İnsanın insanı ve insanın doğayı sömürmediği, zorunluluklar dünyasını terk edip özgürlükler dünyasına kavuşması demek olan sınıfsız sosyalist/komünist toplum tasavvuru bir ütopyadır. Eğer insanın insanı ve doğayı sömürdüğü tarihsel koşullar bir gerçeklik olmasaydı ve aynı zamanda tarih içinde geçmişte ve bugün sömürüye karşı bir dizi muhalif eylem, yani kurulu düzene muhalefet deneyimleri olmasaydı geleceğin sosyalist/komünist toplum tasavvuru gerçeklikle hiç ilgisi olmayan, Marx’ın, Engels’in kafasından, hayal gücünden türemiş salt hayal aleminin bir ürünü, düşü olarak görülebilirdi. Ve de artık bu düş bitti diyebilirdik.

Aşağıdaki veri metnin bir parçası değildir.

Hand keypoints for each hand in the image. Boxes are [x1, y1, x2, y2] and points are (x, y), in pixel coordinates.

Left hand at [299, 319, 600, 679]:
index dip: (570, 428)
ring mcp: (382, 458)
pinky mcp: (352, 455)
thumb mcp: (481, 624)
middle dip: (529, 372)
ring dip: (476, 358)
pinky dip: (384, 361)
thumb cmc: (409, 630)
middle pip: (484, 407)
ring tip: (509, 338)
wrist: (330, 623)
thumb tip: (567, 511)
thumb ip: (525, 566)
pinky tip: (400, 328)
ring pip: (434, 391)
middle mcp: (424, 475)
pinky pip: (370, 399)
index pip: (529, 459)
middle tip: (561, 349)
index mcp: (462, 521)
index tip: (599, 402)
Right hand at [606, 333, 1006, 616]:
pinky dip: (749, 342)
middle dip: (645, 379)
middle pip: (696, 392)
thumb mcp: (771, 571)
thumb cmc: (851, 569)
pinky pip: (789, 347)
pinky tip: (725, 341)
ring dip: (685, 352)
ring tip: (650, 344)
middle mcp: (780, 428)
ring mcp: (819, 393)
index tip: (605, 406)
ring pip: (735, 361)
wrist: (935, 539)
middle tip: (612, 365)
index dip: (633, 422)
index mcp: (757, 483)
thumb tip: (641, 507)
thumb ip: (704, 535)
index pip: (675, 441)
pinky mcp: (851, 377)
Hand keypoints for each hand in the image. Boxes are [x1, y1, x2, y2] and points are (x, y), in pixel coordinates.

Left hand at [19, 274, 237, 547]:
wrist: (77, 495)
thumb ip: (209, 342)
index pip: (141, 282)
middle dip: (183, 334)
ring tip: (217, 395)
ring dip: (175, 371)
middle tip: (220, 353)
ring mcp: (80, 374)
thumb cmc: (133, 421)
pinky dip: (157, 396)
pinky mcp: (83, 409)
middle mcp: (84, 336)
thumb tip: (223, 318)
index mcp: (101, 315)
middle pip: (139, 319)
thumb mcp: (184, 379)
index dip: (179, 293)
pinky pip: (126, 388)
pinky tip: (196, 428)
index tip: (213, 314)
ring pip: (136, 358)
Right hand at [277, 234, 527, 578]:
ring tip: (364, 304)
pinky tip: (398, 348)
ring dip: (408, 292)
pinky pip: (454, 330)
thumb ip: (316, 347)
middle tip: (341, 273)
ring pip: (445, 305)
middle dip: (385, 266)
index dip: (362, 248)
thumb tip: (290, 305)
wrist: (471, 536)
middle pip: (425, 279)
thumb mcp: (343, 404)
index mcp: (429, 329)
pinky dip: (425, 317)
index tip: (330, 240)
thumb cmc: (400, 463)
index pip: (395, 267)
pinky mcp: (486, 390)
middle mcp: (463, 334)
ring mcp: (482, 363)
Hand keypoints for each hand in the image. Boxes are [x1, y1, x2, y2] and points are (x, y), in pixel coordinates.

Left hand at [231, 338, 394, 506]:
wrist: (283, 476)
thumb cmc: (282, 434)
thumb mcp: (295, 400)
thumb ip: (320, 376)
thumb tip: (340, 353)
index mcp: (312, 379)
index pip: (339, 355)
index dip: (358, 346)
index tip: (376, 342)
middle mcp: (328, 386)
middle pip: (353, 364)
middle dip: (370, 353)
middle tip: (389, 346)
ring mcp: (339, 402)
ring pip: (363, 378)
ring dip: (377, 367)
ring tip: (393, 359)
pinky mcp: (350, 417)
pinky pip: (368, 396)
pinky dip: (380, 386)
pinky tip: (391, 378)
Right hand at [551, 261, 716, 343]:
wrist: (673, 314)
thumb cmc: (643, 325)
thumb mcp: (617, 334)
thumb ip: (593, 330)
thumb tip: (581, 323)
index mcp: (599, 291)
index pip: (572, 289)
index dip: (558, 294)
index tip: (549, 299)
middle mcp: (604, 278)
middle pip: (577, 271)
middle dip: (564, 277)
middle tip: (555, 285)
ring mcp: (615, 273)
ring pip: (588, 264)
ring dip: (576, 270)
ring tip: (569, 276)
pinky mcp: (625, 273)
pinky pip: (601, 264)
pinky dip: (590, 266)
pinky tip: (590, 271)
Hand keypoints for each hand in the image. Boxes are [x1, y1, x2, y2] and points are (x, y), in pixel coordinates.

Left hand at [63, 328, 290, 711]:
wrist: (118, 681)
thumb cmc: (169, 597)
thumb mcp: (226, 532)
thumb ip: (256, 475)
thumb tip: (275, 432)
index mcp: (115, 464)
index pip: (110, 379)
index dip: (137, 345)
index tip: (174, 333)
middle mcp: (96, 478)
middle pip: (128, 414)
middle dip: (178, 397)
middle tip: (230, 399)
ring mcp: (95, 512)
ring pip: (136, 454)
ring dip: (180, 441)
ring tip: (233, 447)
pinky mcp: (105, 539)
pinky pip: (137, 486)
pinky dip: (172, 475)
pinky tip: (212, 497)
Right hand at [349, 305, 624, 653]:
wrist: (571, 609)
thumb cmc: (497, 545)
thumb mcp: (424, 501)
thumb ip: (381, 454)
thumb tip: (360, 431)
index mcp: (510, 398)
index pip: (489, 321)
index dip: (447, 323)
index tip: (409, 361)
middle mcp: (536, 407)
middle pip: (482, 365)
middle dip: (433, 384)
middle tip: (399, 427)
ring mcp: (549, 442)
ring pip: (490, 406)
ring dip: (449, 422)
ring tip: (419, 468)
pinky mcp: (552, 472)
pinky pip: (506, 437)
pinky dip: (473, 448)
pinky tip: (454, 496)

Demek ki ütopyayı sıradan hayallerden ayırt eden şey nesnel gerçeklikle ilintili oluşudur. Ne var ki, nesnel gerçekliği tarihsel bir zorunluluk, mutlak gerçek olarak anladığınız noktada da (bilimsel sosyalizm savı gibi) ütopya da bir zorunluluk olarak görülür ve böylece ütopya olmaktan çıkar.
Şu da var ki, hayalini kurduğumuz, olmasını istediğimiz gelecek, kendini gerçekleştirmeye giriştiğinde ortaya çıkan tablo bizim hayalimizdekine muhtemelen pek de benzemeyecektir. Zira bu hayali gerçek kılacak insanlar kapitalizmin “şeyleştirdiği” insanlar değil, özgürlük dünyasının insanları olacaktır; o farklı dünyayı nasıl kuracakları tümüyle ancak onların bilebileceği bir şey olur. Bu nedenle ütopyayı ucu kapalı tarif etmeye, tanımlamaya kalkmak kendine sosyalist, komünist de dese bugünün şeyleşmiş insanlarının bu kez de geleceğin toplum mühendisliğine soyunması anlamına gelir. Oysa özgür toplum ancak özgür insanların kendi eseri olabilir.
O nedenle bugün gelecek sosyalist/komünist sınıfsız toplumu dünden farklı olarak programatik anlamda tarif edemiyor oluşumuz (benim gibi düşünenler için söylüyorum) bir eksiklik değil, aksine dünkü yanlışımızın eleştirisinin sonucu olarak bugün yakaladığımız determinist olmayan sağlıklı bir düşünce tarzı demektir. En fazla, bu hayalin belirtik, bitimli olmayan açık uçlu, uçuk bir resmini çizebiliriz, ki bu resim realist değil ancak empresyonist bir tabloya benzeyebilir. Bu nedenle, kendini yepyeni sanarak , “Sosyalizm artık bitti, siz hâlâ sosyalist misiniz?” diyenlerin bizlere sordukları “Sizin sosyalizminiz nasıl olacak?” sorusu bana eski ve eskimiş toplum mühendisliği zihniyetini çağrıştırıyor.
Umut İlkesi
Ütopya üstüne söylenmesi gerekenler yukarıda söylediklerimden ibaret değil kuşkusuz, bu yazımda yalnızca, belirsizlikler zamanının aynı zamanda ütopya zamanı olduğuna işaret etmek istedim.
Bu konulara epeydir kafa yoruyorum, ama geçenlerde Tanıl Bora’nın çevirmiş olduğu, İletişim’den çıkan, eleştirel Marksist Erns Bloch’un başyapıtı sayılan Umut İlkesi ile tanıştım. Bu tanışmayı sağladığı için Tanıl’a çok teşekkür ederim. Kanımca böyle bir kitabın Türkçeye kazandırılmasının tam zamanıydı. Kalınca iki cilt oluşturan bu kitabın içine susuzlukla daldım, ama henüz çıkabilmiş değilim. Çeviriden dolayı değil, ama Tanıl Bora’nın da girişte yazdığı gibi Bloch’un dili nedeniyle zorlu bir okuma beni bekliyor.
Ütopya ve Marksizm üstüne düşüncelerimi yazmayı sürdüreceğim, umarım ki gelecek yazımda Umut İlkesi’ni okumayı bitirir, esinlenmelerimi de yazarım.